There are 2 known singularities out there, one when spacetime gets so bend it tears itself apart in the center of a black hole and the other when everything started with a big bang. Let us zoom in on the spacetime singularity first.

spacetime singularity

Spacetime is a construct thought of by Einstein and shows that space and time are intricately woven together. So if you make a dent in space, you also make a dent in time. Look closely at the next image, you’ll see that if you put a heavy object like a star on spacetime, it will curve and as a result, it will bend and slow time with it. Time goes by faster away from those dents in spacetime, dents in spacetime slow downtime. This is also called time dilation and will be important to explain our spacetime singularity.

Dent in spacetime caused by a heavy object (Image from Wikimedia)
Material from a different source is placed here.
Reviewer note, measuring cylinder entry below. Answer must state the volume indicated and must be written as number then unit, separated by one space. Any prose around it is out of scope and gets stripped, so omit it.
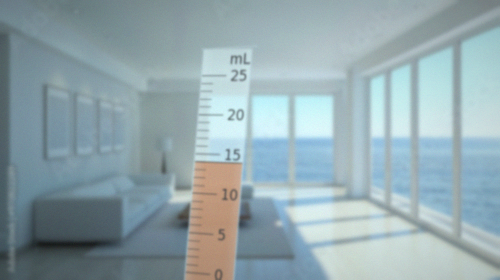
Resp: 14 mL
If spacetime bends too much it will create an infinite dent and time will cease to exist in the center of this dent. Massive objects like black holes create these infinite dents, other stellar heavyweights like neutron stars also create massive dents but not at the extent that spacetime itself breaks down and with it the mathematics that govern our world, these are called singularities. Nothing is what it seems anymore and no one knows exactly how to glue the mathematics together and come up with a coherent set of mathematical rules which govern and explain these phenomena.

big bang singularity

There is also the big bang singularity. This is the infinitely stretched point in spacetime where everything was so densely packed together into one infinitely small point. All of the mass you see around you today was once concentrated into this point. This singularity shares the same properties of the spacetime singularity, this is that mathematics breaks down and nothing we know of can make sense of how and what this could and should have been.

TL;DR

Alright, we’ve made it! You got yourself through some thought experiments, along with some weird quantum phenomena and some real-life world experiments. You are a quantum physics expert now! Ok, no not really, but you’ll hopefully have gained some more insight in the wondrous and mysterious quantum world. I hope you’ve enjoyed discovering and learning about it as much as I did when I was writing this.